With at least one third of the population suffering from chronic insomnia at any given time in the United States, medications are at the forefront as a chronic insomnia treatment . Some of the first medications that were traditionally considered were antidepressants such as trazadone, benzodiazpines and anti-psychotics . All these medications had some effect on improving the symptoms but they also lead to one very unfortunate outcome — dependence. This phenomenon is the physiological change that occurs to receptors that make you need to take higher dosages of the medication in order to find the same response . Luckily, there are a number of medications on the market that can treat chronic insomnia without the risk of dependence like some of the earliest therapies.
Number 1: Melatonin
Melatonin pills for sleep can be easily purchased in any pharmacy world-wide and represent a great OTC-solution for chronic insomnia. Meta-analyses confirm that patients who rely on melatonin experience:
- decreased sleep onset latency (fall asleep fast)
- increased total sleep time and
- improved overall sleep quality.
Even more impressive, the effects of melatonin do not dissipate after prolonged melatonin use .
Melatonin has advantages over other products on the market because it is a compound that our brain naturally produces in order to help manage our "sleep-wake cycle." Melatonin sleeping pills can be used as an alternative to benzodiazepines and patients can respond with the same levels of improvement without the risky side effect profile of a more potent medication . Melatonin naturally peaks in the body just prior to bedtime and is often the reason why patients become more fatigued at the end of the day.
If you are also squeamish and find it hard to swallow any type of capsule or tablet, a number of melatonin-rich foods containing high levels of natural melatonin can also be consumed to reach the same therapeutic response. Citrus foods and nuts are some of the most beneficial melatonin-rich foods that can help you fall asleep. Alcohol is high in melatonin too and would probably make you drowsy very quickly, but it also carries additional side effects and risks.
Number 2: Diphenyhydramine (Benadryl)
Another OTC-combination to consider when you are looking for a natural sleep aid can be diphenhydramine — more commonly known as Benadryl.
Benadryl is part of the antihistamine family. Although Benadryl is best suited for treating your runny nose, it has a side effect panel most notably known for drowsiness. Antihistamines are effective at producing sleepiness rapidly, but studies have shown that after 4 days of twice-daily 50 mg Benadryl tablets, patients in the treatment group showed no distinguishable sleepiness compared to the baseline seen in the control group. Although the patients showed statistically significant differences in sleep latency onset (ability to fall asleep) and sleep efficiency, after 4 days, this class of antihistamine lead to tolerance. 
Although at such high doses, antihistamines are known to lead to tolerance, the recommended dosage for Benadryl to treat chronic insomnia would only require 25 mg once daily just prior to bedtime . Because you are only taking a fourth of the dose, it stands to reason that this tolerance will be much more delayed so this can be considered a safe alternative. These studies only confirm that there is a tolerance to the daytime sedative effects of these antihistamines and conclude that this same pattern may not be present when taking the medications only during the night .
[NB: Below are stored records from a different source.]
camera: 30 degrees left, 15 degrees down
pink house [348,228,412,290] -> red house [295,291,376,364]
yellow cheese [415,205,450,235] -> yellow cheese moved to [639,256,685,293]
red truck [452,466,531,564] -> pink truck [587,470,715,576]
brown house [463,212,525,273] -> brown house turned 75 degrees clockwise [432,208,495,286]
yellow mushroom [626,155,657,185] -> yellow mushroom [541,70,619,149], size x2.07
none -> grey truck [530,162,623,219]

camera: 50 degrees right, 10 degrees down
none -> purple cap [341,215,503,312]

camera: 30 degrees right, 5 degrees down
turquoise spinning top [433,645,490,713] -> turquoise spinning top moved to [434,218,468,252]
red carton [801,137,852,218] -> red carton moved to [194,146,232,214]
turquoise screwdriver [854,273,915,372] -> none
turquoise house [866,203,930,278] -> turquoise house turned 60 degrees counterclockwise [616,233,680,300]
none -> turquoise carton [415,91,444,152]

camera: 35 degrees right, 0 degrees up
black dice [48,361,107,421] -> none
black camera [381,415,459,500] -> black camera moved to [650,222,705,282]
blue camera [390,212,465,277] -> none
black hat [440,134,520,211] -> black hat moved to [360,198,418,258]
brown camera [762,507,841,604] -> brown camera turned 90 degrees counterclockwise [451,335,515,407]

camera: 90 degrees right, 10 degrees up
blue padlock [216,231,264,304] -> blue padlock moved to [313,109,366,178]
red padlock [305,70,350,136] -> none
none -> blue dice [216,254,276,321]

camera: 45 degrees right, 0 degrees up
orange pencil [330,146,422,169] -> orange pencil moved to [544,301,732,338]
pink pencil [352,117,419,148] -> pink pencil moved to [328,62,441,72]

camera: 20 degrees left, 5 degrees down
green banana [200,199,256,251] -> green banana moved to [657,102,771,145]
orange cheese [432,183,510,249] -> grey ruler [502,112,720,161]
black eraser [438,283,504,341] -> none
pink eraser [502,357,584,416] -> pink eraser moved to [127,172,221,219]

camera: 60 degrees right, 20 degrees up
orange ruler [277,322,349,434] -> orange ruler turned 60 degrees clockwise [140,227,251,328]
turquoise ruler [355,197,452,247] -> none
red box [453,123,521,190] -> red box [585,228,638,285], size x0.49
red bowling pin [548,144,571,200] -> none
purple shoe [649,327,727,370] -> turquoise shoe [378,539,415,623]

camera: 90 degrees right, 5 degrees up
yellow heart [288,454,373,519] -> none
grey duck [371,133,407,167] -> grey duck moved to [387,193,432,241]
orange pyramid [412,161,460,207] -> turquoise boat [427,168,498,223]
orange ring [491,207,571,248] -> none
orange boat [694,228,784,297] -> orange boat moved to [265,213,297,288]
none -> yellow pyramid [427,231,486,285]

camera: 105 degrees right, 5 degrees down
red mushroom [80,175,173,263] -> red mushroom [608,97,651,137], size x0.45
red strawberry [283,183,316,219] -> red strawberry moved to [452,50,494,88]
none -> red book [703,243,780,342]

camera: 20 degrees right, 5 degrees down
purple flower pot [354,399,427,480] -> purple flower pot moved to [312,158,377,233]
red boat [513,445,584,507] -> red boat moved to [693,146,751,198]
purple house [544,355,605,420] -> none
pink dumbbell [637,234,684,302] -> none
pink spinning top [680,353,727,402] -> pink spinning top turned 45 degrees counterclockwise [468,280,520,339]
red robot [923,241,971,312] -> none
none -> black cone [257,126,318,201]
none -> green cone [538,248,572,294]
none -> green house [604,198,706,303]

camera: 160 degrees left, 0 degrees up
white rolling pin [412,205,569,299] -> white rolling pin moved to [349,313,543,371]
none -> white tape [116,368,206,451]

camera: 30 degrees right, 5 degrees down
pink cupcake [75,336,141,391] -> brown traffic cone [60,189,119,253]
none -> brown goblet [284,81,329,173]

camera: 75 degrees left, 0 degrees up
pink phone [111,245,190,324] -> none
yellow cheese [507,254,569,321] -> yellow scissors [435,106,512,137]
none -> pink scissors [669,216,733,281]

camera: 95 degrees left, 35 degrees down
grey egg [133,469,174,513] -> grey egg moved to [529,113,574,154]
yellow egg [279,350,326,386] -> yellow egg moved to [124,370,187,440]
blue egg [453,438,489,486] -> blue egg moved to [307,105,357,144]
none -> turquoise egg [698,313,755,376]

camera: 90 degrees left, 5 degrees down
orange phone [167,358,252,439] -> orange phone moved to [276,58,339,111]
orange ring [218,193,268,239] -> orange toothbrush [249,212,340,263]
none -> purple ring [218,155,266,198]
Number 3: Valerian Hops Combination
Valerian is the last potential OTC compound that can be considered for your chronic insomnia therapy. This compound is derived from an extract from a plant and has been used since Ancient Greece as a remedy for chronic insomnia. It works on the same GABA receptors that make benzodiazepines so effective at treating chronic insomnia but it is believed to lack the same dependence that is seen with the latter . Valerian is also closely connected to treating anxiety in children: one study indicated that anxiety symptoms improved for the vast majority of children, to the point where they were no longer suffering from anxiety, sleeping problems and depression, and children also tolerated the treatment with Valerian well .
Many studies have been conducted to determine the effectiveness of valerian by itself as a means to cure chronic insomnia with mixed results. In most studies, valerian was found to produce a subjective improvement in symptoms of chronic insomnia but lacked a quantitative compounded in sleep latency onset and total sleep time.
A recent study shows more promising results, however. When patients used valerian-hops combination, they were found to have increased total sleep and improved sleep efficiency but just under statistically significant parameters. These same participants noted significant improvement in the severity of their insomnia symptoms as well as significant improvement in the quality of life.